Return all lines from the entries below in which the word "asianosaiseen" is present.

***** PROVIDED DATA

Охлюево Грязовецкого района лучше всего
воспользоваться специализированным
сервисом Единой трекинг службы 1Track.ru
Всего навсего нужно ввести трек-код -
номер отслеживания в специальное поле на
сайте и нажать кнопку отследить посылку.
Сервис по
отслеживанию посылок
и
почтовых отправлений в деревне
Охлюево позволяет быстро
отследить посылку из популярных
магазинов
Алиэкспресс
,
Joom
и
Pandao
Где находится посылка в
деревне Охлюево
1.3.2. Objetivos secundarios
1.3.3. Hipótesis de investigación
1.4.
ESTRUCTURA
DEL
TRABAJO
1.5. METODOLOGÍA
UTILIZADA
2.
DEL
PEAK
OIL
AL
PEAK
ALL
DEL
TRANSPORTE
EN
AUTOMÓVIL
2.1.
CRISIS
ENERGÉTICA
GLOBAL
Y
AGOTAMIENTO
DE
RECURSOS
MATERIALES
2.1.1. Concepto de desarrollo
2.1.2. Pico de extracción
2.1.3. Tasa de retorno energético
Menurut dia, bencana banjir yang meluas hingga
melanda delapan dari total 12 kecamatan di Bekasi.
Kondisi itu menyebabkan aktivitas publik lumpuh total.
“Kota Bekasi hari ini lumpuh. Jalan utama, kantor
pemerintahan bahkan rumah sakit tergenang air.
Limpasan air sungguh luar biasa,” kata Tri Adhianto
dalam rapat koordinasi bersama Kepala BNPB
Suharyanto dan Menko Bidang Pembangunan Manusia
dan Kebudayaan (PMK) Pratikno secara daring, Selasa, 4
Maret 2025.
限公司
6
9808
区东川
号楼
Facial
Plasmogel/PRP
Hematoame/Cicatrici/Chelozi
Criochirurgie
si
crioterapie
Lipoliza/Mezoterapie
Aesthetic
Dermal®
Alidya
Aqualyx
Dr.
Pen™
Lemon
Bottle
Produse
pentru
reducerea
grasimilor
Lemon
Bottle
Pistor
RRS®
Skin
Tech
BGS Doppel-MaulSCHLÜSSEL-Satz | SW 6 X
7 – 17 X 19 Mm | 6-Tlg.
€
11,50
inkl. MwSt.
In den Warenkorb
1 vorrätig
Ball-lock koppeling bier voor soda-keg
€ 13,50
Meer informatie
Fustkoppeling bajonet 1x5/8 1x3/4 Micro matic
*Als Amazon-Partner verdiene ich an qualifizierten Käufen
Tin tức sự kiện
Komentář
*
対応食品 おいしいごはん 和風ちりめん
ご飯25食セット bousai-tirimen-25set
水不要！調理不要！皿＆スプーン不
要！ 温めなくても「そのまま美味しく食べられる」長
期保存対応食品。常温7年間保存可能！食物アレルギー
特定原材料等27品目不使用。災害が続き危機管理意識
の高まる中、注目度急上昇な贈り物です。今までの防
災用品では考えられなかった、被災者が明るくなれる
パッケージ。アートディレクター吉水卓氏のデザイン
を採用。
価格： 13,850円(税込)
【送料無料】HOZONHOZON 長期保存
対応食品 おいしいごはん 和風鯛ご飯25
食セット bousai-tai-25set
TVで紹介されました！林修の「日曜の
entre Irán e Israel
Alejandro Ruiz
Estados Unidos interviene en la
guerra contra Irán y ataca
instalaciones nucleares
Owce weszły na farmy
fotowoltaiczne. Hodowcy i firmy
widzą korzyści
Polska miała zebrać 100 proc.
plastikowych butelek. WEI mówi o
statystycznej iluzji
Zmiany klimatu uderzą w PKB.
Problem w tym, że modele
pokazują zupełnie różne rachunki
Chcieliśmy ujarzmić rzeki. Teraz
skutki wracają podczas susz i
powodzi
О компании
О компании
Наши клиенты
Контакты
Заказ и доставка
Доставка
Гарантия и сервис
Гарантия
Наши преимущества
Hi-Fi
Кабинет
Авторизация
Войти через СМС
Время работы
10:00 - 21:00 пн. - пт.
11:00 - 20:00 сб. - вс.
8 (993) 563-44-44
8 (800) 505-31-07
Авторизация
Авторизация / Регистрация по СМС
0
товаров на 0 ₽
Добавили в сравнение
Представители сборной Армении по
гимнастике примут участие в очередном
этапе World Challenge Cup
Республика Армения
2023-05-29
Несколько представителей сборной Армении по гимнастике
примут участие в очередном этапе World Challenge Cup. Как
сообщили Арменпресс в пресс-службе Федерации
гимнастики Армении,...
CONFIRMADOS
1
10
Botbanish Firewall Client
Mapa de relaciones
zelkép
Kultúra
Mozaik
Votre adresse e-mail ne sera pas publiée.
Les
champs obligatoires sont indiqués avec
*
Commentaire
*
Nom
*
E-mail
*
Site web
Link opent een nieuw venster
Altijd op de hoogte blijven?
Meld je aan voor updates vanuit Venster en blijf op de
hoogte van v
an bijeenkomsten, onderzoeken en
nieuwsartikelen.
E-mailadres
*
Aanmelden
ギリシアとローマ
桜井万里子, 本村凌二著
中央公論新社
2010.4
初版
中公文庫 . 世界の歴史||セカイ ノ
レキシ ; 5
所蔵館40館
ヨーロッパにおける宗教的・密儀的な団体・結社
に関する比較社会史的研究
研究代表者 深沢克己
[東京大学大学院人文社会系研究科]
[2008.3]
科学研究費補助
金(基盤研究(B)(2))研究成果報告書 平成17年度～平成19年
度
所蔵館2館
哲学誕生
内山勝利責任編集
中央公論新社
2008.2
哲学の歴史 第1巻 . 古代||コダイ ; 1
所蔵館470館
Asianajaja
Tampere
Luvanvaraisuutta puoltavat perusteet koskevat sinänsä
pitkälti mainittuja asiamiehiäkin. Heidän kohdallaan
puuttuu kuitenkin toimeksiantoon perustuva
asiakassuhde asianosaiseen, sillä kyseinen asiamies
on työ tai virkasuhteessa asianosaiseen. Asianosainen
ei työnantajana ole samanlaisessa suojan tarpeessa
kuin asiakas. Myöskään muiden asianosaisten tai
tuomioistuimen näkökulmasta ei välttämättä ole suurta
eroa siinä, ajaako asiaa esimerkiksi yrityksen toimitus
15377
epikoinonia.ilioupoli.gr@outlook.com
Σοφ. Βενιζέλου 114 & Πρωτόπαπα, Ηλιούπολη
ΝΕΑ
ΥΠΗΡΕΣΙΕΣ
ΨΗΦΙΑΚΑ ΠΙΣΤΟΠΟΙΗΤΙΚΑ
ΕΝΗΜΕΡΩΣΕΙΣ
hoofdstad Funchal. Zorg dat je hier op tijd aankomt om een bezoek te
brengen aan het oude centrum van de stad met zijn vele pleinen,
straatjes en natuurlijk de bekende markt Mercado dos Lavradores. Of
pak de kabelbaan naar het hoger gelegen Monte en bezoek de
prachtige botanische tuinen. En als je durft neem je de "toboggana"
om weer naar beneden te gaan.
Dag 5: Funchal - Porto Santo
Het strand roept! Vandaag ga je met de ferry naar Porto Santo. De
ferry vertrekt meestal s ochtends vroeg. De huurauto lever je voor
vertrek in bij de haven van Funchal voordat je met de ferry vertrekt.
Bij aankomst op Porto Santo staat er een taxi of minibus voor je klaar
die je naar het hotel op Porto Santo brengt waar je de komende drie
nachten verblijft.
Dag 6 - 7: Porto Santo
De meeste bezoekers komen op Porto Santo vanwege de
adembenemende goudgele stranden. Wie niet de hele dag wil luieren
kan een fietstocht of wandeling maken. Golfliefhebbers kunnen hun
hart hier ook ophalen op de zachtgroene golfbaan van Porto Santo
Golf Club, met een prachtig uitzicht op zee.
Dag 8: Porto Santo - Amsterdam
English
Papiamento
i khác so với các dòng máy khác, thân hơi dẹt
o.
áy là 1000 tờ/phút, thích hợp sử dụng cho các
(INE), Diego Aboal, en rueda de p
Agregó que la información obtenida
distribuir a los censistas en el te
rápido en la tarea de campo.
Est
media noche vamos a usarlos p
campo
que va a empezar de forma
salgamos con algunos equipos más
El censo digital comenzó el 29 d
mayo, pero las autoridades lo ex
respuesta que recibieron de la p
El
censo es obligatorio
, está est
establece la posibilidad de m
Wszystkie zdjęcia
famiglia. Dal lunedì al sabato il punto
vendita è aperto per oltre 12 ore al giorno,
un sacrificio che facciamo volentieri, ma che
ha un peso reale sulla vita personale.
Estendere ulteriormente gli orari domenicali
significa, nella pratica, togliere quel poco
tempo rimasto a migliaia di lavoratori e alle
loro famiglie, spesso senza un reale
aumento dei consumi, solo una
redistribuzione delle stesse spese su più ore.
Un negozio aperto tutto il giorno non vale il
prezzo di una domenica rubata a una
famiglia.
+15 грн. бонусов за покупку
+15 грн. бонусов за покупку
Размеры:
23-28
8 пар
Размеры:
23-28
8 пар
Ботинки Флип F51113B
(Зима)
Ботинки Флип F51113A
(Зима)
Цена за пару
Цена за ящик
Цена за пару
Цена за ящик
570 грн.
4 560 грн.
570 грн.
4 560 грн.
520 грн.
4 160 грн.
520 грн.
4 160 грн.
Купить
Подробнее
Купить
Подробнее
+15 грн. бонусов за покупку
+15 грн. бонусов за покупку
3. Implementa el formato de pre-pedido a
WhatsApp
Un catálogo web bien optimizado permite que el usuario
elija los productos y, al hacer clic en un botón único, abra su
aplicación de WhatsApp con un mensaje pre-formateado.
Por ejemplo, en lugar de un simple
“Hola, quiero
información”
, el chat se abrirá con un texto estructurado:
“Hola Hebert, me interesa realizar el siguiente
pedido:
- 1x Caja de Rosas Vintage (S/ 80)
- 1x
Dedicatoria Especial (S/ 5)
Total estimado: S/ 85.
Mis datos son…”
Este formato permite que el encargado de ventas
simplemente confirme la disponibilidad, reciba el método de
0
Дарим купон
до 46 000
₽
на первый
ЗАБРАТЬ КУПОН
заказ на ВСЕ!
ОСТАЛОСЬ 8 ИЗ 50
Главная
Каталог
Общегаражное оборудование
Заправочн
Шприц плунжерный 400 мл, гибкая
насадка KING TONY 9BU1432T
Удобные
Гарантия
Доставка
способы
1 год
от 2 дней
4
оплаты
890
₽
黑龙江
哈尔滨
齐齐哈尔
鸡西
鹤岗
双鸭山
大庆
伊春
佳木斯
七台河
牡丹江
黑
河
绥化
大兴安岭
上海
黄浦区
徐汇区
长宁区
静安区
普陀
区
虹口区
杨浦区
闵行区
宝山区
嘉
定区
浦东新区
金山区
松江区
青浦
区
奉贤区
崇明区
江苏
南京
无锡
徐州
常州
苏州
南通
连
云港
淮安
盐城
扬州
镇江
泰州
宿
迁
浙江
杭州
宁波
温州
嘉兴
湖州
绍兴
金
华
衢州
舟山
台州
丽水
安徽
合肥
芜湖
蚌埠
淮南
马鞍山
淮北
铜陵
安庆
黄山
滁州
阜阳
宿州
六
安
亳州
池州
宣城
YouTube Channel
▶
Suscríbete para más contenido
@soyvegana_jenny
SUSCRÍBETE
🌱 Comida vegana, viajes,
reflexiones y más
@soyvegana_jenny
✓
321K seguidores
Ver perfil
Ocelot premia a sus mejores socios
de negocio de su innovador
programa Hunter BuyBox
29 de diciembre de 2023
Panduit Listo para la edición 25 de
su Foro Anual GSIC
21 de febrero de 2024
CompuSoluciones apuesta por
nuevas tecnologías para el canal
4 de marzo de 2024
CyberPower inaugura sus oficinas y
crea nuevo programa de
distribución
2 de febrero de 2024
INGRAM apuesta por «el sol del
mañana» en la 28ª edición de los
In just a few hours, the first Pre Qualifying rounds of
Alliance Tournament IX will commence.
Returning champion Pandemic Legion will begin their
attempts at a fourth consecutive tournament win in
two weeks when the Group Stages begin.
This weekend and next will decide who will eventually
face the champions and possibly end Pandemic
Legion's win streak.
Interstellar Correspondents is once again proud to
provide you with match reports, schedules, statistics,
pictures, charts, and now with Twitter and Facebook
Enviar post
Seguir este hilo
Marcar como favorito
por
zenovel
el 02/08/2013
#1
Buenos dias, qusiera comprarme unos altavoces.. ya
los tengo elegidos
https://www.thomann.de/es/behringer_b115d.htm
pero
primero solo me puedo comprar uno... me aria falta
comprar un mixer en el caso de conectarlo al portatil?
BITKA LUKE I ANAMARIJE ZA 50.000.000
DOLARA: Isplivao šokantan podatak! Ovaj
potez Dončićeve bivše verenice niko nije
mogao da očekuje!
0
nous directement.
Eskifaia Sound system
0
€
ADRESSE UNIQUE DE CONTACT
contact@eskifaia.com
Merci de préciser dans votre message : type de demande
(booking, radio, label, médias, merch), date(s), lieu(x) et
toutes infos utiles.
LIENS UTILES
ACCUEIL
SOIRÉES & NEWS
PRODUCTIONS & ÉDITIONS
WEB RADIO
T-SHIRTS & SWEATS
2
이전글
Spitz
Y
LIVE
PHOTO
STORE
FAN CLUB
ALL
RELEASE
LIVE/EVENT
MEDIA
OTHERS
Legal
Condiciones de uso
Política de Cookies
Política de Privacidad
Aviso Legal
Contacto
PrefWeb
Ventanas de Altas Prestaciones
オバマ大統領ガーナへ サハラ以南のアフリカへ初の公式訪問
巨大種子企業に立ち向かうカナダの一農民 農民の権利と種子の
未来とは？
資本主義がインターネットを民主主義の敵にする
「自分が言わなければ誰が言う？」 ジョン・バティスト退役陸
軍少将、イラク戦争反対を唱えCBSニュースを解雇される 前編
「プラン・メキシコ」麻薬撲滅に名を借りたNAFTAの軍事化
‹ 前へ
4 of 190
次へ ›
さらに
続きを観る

**********

YOUR RESPONSE »
asiakassuhde asianosaiseen, sillä kyseinen asiamies
on työ tai virkasuhteessa asianosaiseen. Asianosainen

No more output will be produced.